That’s because all the Mannings – grandparents Robert and , 54, both 72, parent David, 54, children Rebecca, 31, Nick, 24, and Oliver, 21 – are usually busy working, or, in the cases of grandchildren Ryland, 1, and Regan, 4, helping.
They have plenty to do with 700 cows (360 of which are milked), 1,200 acres of owned and rented land and Regan’s two new goats and piglets. Nick might be driving a tractor while Oliver and Regan manage the goats. Rebecca – with Ryland in a pack on her back – can be found feeding hours old calves. David, Robert, and Sandy all keep well occupied, too.
“Everybody’s in different directions,” said Rebecca in a recent interview. Aside from barbeques, cookouts or, in this case, a family interview for a newspaper story, the Mannings don’t gather together much.
They do, however, run the farm as a family, day in, day out.
The Manning Farm, located on Bushey Road, has been a family operation ever since it began with Robert’s grandfather, Gerald Griswold about a century ago.
“[He] originally started across the road in 1917,” said Robert. Soon after his grandfather died in 1966, Robert and Sandy bought the farm from Robert’s mother, Myrtle, and then purchased the current Manning Farm in 1971.
“We just ran it, my wife and I and the kids, until about 1980,” said Robert. “We had, like, 65 cows.”
Sandy added, “And why we didn’t stay at 65 cows is beyond me – it was great.”
But the Manning Farm did grow when David, Robert and Sandy’s son, returned from Vermont Technical College.

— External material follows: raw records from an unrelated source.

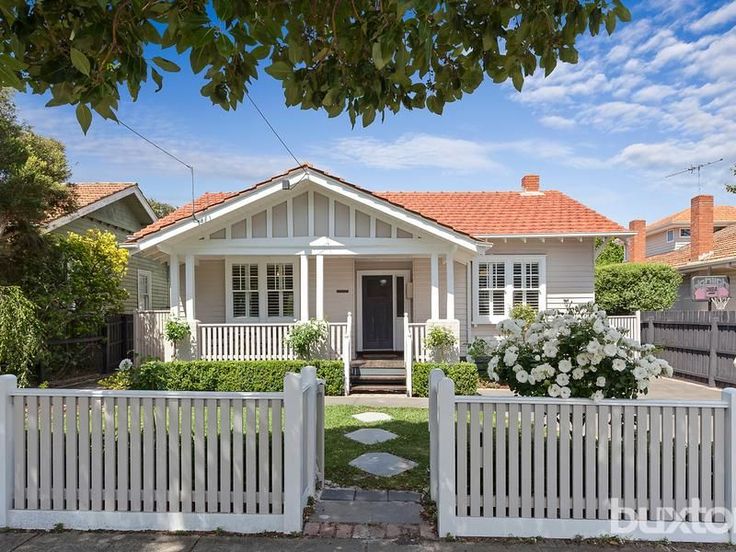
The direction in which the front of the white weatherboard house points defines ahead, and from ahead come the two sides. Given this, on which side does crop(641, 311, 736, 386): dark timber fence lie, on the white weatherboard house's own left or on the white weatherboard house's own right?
on the white weatherboard house's own left

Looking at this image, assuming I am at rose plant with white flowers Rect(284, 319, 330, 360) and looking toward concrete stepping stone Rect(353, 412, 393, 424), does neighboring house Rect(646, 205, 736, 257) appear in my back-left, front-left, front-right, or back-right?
back-left

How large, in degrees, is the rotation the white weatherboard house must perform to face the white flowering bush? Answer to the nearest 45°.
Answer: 0° — it already faces it

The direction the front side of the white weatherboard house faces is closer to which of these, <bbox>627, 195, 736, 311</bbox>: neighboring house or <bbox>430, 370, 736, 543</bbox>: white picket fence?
the white picket fence

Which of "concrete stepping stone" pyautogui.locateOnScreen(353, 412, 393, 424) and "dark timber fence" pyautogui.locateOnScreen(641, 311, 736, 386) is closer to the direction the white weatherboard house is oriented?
the concrete stepping stone

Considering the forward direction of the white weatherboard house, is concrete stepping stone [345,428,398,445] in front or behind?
in front

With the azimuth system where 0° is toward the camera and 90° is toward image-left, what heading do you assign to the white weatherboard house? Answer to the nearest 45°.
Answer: approximately 0°

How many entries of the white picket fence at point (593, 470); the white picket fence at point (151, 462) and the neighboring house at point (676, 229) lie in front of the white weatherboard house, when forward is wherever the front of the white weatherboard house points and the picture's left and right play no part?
2

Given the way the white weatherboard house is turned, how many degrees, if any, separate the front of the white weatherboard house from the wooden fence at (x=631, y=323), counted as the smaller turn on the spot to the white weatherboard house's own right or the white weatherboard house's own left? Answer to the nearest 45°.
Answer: approximately 90° to the white weatherboard house's own left
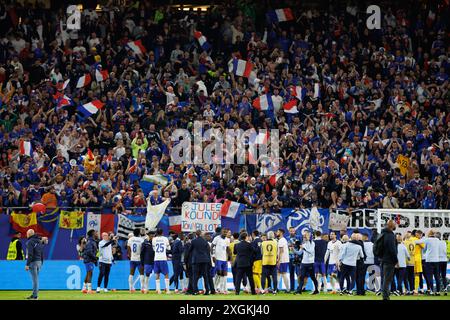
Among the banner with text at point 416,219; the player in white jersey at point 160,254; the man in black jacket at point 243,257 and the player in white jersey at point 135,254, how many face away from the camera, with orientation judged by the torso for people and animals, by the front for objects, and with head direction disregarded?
3

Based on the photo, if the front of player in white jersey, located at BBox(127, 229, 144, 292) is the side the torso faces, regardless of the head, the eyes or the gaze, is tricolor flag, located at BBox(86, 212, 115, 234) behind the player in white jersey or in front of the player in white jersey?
in front

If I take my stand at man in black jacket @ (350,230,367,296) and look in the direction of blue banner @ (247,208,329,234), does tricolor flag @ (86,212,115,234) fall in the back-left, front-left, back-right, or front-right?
front-left

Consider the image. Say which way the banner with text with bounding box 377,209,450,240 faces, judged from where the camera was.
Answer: facing the viewer

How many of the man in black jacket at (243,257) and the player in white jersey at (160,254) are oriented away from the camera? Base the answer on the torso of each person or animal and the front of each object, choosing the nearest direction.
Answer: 2

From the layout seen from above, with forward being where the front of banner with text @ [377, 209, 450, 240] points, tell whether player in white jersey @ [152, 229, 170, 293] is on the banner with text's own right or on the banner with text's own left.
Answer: on the banner with text's own right

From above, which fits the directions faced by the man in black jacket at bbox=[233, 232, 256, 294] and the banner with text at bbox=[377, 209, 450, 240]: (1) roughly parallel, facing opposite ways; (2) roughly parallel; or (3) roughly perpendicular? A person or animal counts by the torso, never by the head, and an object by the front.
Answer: roughly parallel, facing opposite ways

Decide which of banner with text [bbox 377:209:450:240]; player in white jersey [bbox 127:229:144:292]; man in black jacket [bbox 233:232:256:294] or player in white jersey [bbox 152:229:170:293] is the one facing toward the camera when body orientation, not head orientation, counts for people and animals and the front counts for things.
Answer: the banner with text

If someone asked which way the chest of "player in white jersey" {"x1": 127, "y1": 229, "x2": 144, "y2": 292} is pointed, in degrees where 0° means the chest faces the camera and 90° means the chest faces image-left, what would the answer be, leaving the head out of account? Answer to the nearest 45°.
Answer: approximately 180°

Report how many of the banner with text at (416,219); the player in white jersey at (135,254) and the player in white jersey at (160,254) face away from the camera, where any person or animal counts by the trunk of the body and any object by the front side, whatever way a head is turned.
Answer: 2

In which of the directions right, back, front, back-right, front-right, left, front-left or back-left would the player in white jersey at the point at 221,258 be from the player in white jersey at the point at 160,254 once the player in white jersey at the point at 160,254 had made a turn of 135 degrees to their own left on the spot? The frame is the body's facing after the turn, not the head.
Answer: back-left

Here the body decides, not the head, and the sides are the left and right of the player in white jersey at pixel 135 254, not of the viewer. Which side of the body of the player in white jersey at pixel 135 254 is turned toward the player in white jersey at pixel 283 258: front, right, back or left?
right

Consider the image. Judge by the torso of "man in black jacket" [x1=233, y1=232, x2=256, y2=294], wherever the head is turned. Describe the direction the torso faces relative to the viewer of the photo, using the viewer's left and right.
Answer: facing away from the viewer

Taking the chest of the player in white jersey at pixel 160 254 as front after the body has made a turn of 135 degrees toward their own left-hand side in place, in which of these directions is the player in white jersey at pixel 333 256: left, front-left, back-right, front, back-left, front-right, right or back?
back-left

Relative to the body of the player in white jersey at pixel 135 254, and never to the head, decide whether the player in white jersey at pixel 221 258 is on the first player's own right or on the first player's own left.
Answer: on the first player's own right

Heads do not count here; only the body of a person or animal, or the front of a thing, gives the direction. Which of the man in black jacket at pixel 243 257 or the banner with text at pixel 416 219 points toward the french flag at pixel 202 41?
the man in black jacket

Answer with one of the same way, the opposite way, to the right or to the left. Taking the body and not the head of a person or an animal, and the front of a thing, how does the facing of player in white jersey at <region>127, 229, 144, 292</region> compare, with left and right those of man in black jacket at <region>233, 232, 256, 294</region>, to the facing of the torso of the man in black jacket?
the same way

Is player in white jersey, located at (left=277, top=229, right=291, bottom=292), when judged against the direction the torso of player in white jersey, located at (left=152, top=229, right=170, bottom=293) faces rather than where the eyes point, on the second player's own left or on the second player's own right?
on the second player's own right

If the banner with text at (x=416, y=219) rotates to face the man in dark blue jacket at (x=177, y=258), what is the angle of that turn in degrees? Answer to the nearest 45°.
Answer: approximately 90° to its right
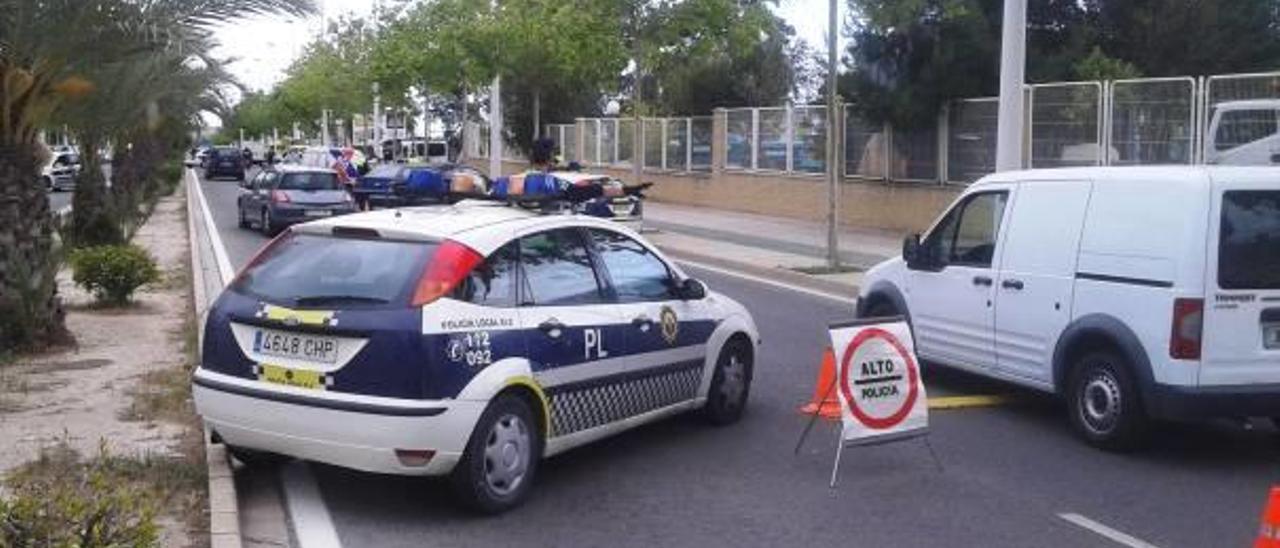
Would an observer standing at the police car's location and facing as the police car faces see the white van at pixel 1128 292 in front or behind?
in front

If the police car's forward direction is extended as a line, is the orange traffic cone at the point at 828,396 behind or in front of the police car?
in front

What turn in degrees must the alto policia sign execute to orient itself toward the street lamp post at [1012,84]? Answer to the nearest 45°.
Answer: approximately 180°

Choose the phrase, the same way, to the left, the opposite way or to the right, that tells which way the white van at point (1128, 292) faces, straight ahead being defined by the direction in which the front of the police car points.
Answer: to the left

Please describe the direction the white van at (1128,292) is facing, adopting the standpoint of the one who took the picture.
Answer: facing away from the viewer and to the left of the viewer

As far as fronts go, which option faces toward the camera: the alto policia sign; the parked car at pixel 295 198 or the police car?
the alto policia sign

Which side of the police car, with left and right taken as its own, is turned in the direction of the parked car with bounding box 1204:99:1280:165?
front

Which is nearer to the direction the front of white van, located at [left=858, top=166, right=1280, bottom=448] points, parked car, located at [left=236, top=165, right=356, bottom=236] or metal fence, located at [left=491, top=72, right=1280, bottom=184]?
the parked car

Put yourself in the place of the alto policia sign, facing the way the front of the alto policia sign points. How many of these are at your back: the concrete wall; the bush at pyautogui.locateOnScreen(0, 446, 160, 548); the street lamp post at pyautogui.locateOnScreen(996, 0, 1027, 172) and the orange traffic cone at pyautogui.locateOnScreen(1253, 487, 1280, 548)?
2

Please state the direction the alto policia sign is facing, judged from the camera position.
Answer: facing the viewer

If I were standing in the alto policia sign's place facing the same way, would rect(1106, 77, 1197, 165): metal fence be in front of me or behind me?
behind

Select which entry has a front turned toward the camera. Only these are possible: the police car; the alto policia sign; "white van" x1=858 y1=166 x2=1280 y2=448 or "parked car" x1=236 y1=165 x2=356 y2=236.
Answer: the alto policia sign

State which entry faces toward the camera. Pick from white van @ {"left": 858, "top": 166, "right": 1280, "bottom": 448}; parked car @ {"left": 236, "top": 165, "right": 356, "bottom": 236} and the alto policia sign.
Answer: the alto policia sign

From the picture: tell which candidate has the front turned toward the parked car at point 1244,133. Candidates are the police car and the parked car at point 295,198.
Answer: the police car

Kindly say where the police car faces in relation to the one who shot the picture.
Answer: facing away from the viewer and to the right of the viewer

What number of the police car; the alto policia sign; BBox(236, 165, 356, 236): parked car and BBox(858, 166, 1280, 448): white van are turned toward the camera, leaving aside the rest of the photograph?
1

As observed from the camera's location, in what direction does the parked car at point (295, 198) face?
facing away from the viewer and to the left of the viewer
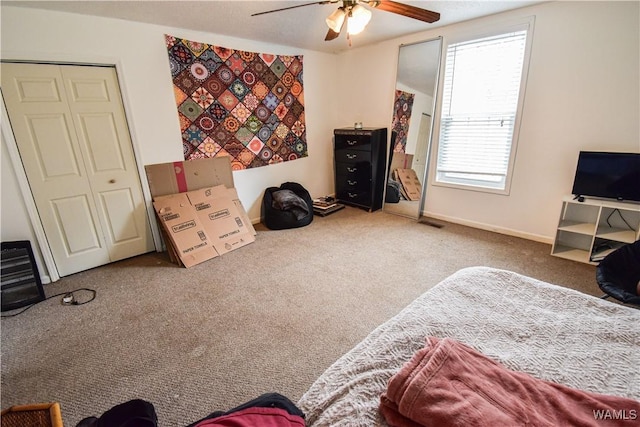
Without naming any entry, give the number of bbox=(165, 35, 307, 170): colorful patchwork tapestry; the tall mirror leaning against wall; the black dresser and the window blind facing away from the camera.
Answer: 0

He helped built the farm’s first free stall barn in 1980 and another addition was made in 1997. In 2005, the original barn burned, so the Mannings built a new facility that houses their hundreds of cows today.

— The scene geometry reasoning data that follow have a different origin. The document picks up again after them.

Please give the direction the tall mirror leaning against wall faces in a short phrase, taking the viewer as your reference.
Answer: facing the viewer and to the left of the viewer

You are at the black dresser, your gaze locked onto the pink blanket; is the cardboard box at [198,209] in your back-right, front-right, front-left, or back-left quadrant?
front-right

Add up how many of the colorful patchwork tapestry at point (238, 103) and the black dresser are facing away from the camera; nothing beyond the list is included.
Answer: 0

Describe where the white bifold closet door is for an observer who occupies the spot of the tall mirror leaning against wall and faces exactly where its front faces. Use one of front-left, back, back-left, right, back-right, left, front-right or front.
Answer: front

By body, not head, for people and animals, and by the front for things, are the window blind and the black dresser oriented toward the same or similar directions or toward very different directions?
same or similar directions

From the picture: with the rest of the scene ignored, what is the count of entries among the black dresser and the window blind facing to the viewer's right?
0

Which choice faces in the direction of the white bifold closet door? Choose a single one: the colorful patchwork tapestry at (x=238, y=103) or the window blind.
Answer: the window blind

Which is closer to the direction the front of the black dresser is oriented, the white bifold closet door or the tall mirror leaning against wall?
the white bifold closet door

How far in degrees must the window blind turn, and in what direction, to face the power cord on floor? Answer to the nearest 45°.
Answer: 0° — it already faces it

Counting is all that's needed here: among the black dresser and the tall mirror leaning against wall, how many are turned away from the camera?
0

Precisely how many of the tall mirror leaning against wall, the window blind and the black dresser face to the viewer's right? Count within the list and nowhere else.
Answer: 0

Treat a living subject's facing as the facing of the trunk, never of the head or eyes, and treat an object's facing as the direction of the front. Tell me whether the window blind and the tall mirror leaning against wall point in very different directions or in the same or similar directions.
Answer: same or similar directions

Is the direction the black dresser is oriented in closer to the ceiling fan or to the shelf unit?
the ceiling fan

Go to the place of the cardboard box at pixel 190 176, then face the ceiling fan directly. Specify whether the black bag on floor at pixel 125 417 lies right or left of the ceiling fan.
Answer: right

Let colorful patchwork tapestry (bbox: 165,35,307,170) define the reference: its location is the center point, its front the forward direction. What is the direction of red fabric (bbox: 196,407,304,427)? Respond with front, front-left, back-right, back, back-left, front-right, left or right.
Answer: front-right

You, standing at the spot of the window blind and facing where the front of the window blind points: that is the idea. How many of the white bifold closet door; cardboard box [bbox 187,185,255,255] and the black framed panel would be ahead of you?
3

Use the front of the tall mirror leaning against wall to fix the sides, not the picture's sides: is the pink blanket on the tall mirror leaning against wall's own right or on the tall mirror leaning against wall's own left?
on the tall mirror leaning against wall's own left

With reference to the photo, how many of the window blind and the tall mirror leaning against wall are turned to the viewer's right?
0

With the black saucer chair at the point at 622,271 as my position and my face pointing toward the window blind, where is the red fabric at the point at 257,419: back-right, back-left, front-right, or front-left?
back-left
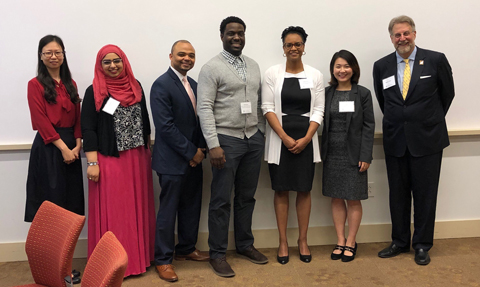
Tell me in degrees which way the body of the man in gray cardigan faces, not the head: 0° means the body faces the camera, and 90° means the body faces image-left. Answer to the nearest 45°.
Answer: approximately 315°

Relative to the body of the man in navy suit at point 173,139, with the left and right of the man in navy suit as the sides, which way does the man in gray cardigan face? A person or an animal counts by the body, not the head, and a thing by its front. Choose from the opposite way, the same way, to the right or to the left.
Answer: the same way

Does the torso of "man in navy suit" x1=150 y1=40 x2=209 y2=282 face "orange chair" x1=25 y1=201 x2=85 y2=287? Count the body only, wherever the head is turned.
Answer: no

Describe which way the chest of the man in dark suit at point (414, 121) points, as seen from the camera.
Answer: toward the camera

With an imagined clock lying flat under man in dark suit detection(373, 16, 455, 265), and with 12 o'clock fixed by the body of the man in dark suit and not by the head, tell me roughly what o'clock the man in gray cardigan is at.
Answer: The man in gray cardigan is roughly at 2 o'clock from the man in dark suit.

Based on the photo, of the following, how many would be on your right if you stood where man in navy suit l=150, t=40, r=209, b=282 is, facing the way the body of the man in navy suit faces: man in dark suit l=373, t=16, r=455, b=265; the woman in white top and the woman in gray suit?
0

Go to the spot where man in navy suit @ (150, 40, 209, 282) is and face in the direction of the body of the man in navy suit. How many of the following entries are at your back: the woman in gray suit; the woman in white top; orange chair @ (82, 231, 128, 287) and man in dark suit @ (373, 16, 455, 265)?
0

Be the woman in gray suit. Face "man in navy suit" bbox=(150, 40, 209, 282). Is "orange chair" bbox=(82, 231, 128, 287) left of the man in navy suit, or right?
left

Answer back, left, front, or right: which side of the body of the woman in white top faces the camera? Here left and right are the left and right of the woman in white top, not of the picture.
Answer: front

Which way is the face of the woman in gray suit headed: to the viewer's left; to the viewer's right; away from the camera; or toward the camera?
toward the camera

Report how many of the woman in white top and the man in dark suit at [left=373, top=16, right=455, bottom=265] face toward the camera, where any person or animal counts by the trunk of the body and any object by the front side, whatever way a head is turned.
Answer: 2

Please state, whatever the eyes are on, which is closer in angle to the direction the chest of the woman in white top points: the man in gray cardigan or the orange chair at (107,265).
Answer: the orange chair

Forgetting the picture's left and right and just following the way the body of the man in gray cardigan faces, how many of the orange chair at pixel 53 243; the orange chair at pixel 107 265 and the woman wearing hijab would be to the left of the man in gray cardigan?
0

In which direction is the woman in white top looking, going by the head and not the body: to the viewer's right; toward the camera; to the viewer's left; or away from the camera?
toward the camera

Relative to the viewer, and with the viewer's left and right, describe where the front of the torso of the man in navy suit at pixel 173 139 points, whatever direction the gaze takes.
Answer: facing the viewer and to the right of the viewer

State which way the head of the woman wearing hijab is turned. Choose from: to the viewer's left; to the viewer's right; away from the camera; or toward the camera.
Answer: toward the camera

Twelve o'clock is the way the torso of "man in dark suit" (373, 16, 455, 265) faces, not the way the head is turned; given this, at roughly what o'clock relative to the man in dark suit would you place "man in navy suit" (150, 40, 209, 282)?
The man in navy suit is roughly at 2 o'clock from the man in dark suit.
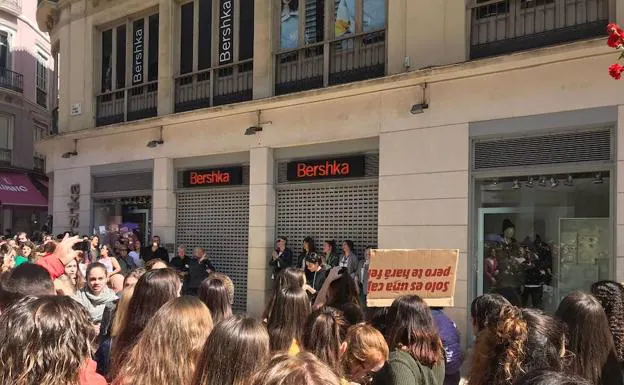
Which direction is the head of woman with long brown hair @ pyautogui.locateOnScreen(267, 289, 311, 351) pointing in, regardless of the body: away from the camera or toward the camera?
away from the camera

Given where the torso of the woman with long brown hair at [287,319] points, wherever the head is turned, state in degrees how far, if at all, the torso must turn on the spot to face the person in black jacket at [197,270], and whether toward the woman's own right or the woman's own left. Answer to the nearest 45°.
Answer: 0° — they already face them

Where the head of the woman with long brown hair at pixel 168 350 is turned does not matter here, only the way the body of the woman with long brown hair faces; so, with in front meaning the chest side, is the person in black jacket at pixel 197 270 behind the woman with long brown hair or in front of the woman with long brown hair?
in front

“He stayed at the farm with us and worked,” said Robert. “Now he’s kind of gone into a partnership with us. [We’re] gradually turning it over to him.”
In turn, three of David’s children have decided to work on the farm, too. After attending the University of Vermont to become an English teacher and working for a heifer breeding service, Rebecca returned, English degree and breeding skills in hand.

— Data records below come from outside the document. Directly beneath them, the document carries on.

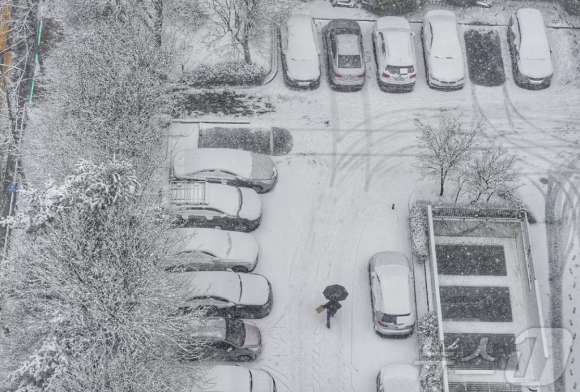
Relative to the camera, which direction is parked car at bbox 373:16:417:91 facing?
away from the camera

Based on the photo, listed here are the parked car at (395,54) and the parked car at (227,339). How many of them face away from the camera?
1

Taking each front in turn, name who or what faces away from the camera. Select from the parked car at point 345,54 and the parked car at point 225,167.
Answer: the parked car at point 345,54

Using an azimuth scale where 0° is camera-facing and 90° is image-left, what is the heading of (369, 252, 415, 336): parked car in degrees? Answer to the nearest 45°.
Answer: approximately 180°
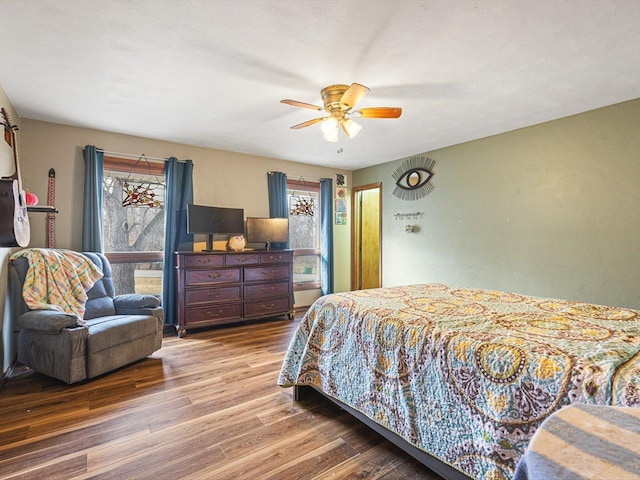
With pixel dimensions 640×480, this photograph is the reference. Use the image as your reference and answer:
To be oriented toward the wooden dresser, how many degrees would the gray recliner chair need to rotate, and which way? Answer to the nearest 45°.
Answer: approximately 90° to its left

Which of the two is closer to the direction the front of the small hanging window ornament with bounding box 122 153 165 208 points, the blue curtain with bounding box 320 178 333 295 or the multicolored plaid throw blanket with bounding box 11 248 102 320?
the multicolored plaid throw blanket

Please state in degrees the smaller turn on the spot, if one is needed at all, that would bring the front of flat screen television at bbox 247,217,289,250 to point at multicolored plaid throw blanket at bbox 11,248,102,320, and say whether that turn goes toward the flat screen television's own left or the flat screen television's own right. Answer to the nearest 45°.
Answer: approximately 45° to the flat screen television's own right

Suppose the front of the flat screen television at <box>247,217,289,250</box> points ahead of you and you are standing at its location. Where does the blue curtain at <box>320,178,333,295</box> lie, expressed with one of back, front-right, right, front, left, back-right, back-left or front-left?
back-left

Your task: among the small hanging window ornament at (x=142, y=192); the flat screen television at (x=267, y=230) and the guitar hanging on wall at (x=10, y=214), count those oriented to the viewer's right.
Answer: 1

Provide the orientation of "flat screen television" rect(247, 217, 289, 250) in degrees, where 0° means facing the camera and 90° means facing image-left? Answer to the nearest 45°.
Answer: approximately 0°

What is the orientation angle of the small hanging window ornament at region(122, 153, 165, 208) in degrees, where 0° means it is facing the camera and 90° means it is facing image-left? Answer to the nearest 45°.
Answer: approximately 0°

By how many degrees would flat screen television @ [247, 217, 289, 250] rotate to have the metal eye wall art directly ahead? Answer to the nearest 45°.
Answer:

“So when she yells at the cows, she can do it correctly,” Sandy joked.
Nick and Oliver decided they wanted to continue farming, too, saying it was a natural choice.
“Always liked doing it,” said Nick.
All together, everyone on the Manning Farm has their own role. Robert is the boss.
“I’m supposed to be,” he said. Jokingly he added, “I don’t know – they don’t listen to me.”
Sandy helps with calves and with the gardening and landscaping around the bright red barn, which sits on Bushey Road with a giant “M” on the front.
“Gram makes it look nice,” said Rebecca. Sandy also has another job: Robert.
“She has to kind of keep him in line,” said Rebecca, smiling.
David described himself as doing “a little bit of everything,” as he shares the responsibility of running the farm with his father, Robert.
“He’s trying to get ready to take over,” said Sandy.
Rebecca is the herd manager, while Oliver works with calves and does field work. Nick fills in wherever needed. “Pretty much everything else, I [do],” he said.
Working with family
When asked if they all work well together, Oliver said it depends on the day. “We’re all related – we don’t always get along,” he said. His sister added that it helps everyone has their set of tasks.
“We all have our own areas,” Rebecca said.
Regardless, tempers, personalities or disagreements don’t matter on a farm when there’s a job to do.
“Bottom line,” said Sandy, “something needs to get done.”
The bright side of working with family is that there’s no mystery in who you’re depending on to do that job.
“You kind of know everybody you work with – you know what you’re getting,” said Oliver.
There’s also the opportunity to spend time with family. “It’s nice to be able to have my kids with me at work and have them enjoy the same things I enjoyed as a kid,” said Rebecca.
“How often do people see their great-grandkids?” Sandy said of her time with Ryland and Regan.
While Ryland spends most of his time watching over his mother’s work, his feet dangling from his perch securely fixed to her back, Regan may get to ride through the cow barn on her uncle Oliver’s shoulders, help her great-grandmother feed the calves or take care of her two goats, Chocolate and Buttercup (sometimes called Lucy), and her piglets, Emmett and Chloe.
“Named after her cousins,” said Oliver of the piglet names.
Rebecca added that there are unique opportunities for her kids as they grow up on a farm, watching their mother artificially inseminate cows, help birth and then feed calves and the number of other tasks there are to do.
“[Regan’s] vocabulary is probably a little different,” said Rebecca. “It’s pretty neat that she’s seen calves born.”
Though there are plenty of good and bad reasons to work with one’s family, seeing the Manning family in action hints at the innate aspect of a family farm. Once something is begun with one generation, it seems natural for it to thrive, grow and continue.
David said of his choice to continue the farm, “I guess it’s in the blood.”
Robert said of his life’s work, “It’s a time consuming job now, but it always gives me joy to look back, see it changing.” He added, “It just gives you enjoyment…to see how much you improved it.”